Both the e-walk and MARSI projects are explicitly oriented toward robotic devices for restoring ambulatory function in patients with chronic mobility impairments.
MARSI BIONICS SL
Spanish medical robotics SME developing powered exoskeletons to rehabilitate people with chronic ambulatory disabilities.
Their core work
MARSI BIONICS is a Spanish medical robotics SME that designs and develops wearable exoskeleton systems for rehabilitating people with chronic ambulatory disabilities — conditions that permanently or severely impair walking. Their work sits at the intersection of biomechanical engineering, robotics, and clinical rehabilitation: they translate gait mechanics into powered assistive devices that help patients regain mobility. They have moved from early market validation (e-walk) to a full-scale product development program (MARSI project) funded under the EU's most competitive SME instrument. Their real-world output is hardware — robotic walking systems — aimed at clinical and home rehabilitation markets.
What they specialise in
The e-walk project is described as 'Biomechanical engineer for robotic healthcare solutions,' indicating core competence in translating human movement mechanics into robotic design.
The MARSI project (SME Instrument Phase 2, EUR 1.64M) represents a full commercialization push — the most demanding EU funding track for high-growth SMEs — demonstrating capacity beyond pure R&D.
The MARSI project targets 'chronic ambulatory disability,' indicating focus on long-term neurological or musculoskeletal conditions rather than acute post-surgical recovery.
How they've shifted over time
MARSI BIONICS has a short but sharply focused trajectory. Their first project (e-walk, 2017–2018) was a small coordination and support action — effectively a market feasibility and business development exercise around biomechanical robotic healthcare. That was rapidly followed by the MARSI project (2018–2021), a major SME Instrument Phase 2 grant (EUR 1.64M) dedicated to full product development for chronic ambulatory rehabilitation. The shift from a EUR 103K market study to a EUR 1.64M product development program within one year indicates a company that completed market validation quickly and moved straight into scaling. There is no evidence of sector drift — their focus has remained tightly on medical walking-assistance robotics throughout their H2020 participation.

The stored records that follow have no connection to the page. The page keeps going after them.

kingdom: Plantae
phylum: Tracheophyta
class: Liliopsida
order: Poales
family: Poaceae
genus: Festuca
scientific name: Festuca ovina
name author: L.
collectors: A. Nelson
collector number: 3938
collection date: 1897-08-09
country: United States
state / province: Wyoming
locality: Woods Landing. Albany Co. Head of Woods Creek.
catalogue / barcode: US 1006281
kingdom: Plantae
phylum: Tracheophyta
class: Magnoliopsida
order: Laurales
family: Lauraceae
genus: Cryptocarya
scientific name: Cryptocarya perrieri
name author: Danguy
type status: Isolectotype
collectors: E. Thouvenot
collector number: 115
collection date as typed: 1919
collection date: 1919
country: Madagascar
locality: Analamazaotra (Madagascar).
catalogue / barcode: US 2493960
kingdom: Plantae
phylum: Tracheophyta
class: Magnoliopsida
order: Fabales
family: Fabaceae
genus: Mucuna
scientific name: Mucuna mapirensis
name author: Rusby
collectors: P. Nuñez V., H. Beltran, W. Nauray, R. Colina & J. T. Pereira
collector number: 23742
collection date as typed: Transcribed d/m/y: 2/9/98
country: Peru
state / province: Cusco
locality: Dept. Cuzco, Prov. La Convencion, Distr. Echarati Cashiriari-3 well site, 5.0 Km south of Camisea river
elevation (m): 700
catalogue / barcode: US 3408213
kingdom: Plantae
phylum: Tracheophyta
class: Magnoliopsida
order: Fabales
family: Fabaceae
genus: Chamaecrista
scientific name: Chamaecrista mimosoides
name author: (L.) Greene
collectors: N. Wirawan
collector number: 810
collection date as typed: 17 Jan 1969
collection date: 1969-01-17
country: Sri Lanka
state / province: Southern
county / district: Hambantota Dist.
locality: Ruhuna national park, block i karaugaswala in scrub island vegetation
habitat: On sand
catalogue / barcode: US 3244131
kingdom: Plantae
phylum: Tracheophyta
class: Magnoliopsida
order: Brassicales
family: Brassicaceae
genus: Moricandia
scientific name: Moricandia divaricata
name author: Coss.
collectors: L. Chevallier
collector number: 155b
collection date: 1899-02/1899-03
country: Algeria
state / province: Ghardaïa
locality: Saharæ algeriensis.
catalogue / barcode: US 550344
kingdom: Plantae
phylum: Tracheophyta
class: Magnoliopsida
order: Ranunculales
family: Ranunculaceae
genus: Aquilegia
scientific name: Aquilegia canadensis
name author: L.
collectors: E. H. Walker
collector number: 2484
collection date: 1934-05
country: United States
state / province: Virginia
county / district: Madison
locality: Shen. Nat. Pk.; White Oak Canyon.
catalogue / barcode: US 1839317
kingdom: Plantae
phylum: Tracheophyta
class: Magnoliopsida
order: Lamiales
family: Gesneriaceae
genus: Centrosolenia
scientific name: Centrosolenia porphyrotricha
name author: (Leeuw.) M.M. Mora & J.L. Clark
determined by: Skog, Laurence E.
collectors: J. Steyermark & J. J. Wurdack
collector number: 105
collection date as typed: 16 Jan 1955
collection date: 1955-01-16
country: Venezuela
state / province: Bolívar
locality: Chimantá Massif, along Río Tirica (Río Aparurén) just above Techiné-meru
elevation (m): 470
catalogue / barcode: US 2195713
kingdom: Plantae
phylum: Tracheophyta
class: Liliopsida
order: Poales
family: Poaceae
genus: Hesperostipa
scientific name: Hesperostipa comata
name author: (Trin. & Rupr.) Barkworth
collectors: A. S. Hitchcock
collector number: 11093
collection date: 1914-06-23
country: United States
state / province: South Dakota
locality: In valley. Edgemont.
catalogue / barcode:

MARSI BIONICS is on a commercialization trajectory — having validated the market and secured large-scale EU product development funding, their next logical step is clinical trials, regulatory clearance (MDR), and market entry in the powered exoskeleton space.
How they like to work
MARSI BIONICS always leads — both of their H2020 projects were coordinated by them, not joined as partners. Their consortium footprint is minimal: only one unique partner across two projects, in a single country, suggesting they prefer tight, controlled collaborations over broad multi-partner consortia. This is characteristic of product-focused SMEs that protect IP and keep decision-making close — potential collaborators should expect to engage with them as a technology provider or integration partner rather than as an equal consortium co-designer.
Their H2020 network is extremely compact — just one unique partner across two projects, all within a single country (Spain). They have not built a broad European research network, which is consistent with an SME focused on proprietary product development rather than collaborative research dissemination.
What sets them apart
MARSI BIONICS occupies a specific niche within medical robotics: they focus on chronic ambulatory disability — a harder and less glamorous target than acute stroke recovery, but a much larger unmet clinical need. Their successful SME Instrument Phase 2 grant (one of the most competitive in H2020, with a roughly 5% acceptance rate) signals that the European Commission's evaluators judged their technology and business case as genuinely viable. For a consortium builder in digital health, assistive technology, or neurorehabilitation, they bring something rare: a Spanish SME with an actual hardware product in development, not just a research prototype.
Highlights from their portfolio
- MARSIAwarded EUR 1.64M under the highly competitive SME Instrument Phase 2 — the EU's flagship scale-up grant — making it one of the largest single grants available to an SME and a strong signal of commercial viability validated by independent expert reviewers.
- e-walkFunctioned as the market validation stepping stone that preceded the larger MARSI grant, demonstrating a disciplined phased approach to product development that is uncommon among early-stage hardware SMEs.